→ **What you should do**: Every line in the listing below from the one with "[227,68,290,80] 8,17%8855 ->" through the one with "[610,333,630,339] ， -> [331,326,347,331] 。" is to be reproduced exactly, both ends included; leave out the rest.
─── Source data
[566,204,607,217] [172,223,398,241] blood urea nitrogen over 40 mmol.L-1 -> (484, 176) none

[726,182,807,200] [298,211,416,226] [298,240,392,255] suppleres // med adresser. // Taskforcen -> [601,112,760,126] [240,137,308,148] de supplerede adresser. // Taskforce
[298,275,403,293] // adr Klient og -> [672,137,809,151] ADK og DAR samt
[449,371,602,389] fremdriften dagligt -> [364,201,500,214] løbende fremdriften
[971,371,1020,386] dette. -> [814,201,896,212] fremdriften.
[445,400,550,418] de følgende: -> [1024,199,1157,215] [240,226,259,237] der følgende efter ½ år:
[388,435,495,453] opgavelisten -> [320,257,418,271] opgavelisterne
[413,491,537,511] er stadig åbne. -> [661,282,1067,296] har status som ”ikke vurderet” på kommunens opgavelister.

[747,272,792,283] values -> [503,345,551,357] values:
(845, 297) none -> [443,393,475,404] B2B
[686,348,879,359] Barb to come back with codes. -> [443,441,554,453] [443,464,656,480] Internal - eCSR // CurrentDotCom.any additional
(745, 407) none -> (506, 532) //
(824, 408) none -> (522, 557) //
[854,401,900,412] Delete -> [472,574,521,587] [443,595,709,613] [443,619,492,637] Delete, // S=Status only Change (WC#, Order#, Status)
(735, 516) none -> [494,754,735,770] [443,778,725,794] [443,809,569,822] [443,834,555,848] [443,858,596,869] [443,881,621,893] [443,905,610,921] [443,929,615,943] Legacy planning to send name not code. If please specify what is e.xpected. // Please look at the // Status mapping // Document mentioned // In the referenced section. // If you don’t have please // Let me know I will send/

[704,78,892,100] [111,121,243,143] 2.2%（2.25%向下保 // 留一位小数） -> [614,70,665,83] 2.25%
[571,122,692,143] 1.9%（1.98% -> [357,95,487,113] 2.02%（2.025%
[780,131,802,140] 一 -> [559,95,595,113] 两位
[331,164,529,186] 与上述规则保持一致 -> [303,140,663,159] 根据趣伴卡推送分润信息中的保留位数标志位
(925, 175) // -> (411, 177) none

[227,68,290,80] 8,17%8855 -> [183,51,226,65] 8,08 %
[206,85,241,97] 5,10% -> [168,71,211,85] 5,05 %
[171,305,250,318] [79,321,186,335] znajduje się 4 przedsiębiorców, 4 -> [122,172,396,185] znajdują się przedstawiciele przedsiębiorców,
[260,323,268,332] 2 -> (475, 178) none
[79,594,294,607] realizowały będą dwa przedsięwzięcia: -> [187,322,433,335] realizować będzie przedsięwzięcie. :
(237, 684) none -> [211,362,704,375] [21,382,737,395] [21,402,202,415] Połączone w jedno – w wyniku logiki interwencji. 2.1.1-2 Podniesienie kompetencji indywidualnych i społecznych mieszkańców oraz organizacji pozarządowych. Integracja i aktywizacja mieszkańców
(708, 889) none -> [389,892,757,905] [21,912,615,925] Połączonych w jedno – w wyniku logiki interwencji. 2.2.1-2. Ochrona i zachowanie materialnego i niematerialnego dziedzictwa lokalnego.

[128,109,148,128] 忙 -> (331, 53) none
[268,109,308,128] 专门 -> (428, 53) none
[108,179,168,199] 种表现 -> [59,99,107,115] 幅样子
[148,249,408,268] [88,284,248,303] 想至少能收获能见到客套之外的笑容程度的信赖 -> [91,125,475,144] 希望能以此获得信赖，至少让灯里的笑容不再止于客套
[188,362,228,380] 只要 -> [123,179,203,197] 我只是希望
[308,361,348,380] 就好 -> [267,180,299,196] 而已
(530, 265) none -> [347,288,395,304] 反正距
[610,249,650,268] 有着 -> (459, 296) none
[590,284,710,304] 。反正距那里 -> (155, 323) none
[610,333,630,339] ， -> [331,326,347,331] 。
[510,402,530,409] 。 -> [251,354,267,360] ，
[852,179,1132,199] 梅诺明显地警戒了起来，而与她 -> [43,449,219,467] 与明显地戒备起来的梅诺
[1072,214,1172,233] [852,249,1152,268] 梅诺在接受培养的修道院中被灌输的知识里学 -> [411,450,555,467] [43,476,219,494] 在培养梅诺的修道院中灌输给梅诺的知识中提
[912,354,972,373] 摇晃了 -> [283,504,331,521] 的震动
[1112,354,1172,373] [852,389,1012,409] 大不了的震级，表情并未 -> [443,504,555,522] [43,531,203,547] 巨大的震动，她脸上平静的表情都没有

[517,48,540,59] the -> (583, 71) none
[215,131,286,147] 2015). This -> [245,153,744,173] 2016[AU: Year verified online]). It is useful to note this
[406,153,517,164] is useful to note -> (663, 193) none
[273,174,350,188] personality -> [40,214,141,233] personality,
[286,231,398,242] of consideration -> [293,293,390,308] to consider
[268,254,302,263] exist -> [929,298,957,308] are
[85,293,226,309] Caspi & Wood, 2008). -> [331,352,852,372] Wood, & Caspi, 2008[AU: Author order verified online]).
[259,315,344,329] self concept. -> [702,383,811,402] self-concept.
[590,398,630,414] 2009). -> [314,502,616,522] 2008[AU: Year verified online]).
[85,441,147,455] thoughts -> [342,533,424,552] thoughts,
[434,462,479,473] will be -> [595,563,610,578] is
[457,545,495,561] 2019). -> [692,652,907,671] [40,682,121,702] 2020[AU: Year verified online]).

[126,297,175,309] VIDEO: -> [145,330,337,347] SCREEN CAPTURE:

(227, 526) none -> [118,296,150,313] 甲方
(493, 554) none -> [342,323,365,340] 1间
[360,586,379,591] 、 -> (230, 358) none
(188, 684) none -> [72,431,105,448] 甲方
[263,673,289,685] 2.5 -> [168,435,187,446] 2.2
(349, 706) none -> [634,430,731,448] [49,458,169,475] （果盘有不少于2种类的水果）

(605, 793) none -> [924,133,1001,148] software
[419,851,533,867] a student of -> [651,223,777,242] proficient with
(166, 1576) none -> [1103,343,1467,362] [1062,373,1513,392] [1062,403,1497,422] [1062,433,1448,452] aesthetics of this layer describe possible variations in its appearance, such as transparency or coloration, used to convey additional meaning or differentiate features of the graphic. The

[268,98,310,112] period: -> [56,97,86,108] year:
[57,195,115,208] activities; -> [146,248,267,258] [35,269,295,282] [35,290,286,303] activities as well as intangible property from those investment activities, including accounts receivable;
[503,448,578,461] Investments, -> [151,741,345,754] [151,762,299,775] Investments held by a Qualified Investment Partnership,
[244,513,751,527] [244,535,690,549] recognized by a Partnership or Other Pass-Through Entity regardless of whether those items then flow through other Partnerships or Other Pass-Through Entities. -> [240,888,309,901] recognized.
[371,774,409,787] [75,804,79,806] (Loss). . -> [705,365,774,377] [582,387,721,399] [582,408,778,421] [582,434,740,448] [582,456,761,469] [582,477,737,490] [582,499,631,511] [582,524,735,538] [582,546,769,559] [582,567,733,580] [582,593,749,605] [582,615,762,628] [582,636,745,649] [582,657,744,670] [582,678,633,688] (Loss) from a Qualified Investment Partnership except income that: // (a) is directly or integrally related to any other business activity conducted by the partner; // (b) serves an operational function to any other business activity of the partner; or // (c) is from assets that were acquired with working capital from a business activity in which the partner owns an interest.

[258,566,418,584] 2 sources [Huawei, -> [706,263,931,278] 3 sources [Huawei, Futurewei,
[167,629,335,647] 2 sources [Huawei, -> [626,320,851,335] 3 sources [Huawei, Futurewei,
──────
→ **Output**:
[227,68,290,80] 8,17%8855 -> [183,51,226,65] 8,08 %
[206,85,241,97] 5,10% -> [168,71,211,85] 5,05 %
[171,305,250,318] [79,321,186,335] znajduje się 4 przedsiębiorców, 4 -> [122,172,396,185] znajdują się przedstawiciele przedsiębiorców,
[260,323,268,332] 2 -> (475, 178) none
[79,594,294,607] realizowały będą dwa przedsięwzięcia: -> [187,322,433,335] realizować będzie przedsięwzięcie. :
(237, 684) none -> [211,362,704,375] [21,382,737,395] [21,402,202,415] Połączone w jedno – w wyniku logiki interwencji. 2.1.1-2 Podniesienie kompetencji indywidualnych i społecznych mieszkańców oraz organizacji pozarządowych. Integracja i aktywizacja mieszkańców
(708, 889) none -> [389,892,757,905] [21,912,615,925] Połączonych w jedno – w wyniku logiki interwencji. 2.2.1-2. Ochrona i zachowanie materialnego i niematerialnego dziedzictwa lokalnego.

[128,109,148,128] 忙 -> (331, 53) none
[268,109,308,128] 专门 -> (428, 53) none
[108,179,168,199] 种表现 -> [59,99,107,115] 幅样子
[148,249,408,268] [88,284,248,303] 想至少能收获能见到客套之外的笑容程度的信赖 -> [91,125,475,144] 希望能以此获得信赖，至少让灯里的笑容不再止于客套
[188,362,228,380] 只要 -> [123,179,203,197] 我只是希望
[308,361,348,380] 就好 -> [267,180,299,196] 而已
(530, 265) none -> [347,288,395,304] 反正距
[610,249,650,268] 有着 -> (459, 296) none
[590,284,710,304] 。反正距那里 -> (155, 323) none
[610,333,630,339] ， -> [331,326,347,331] 。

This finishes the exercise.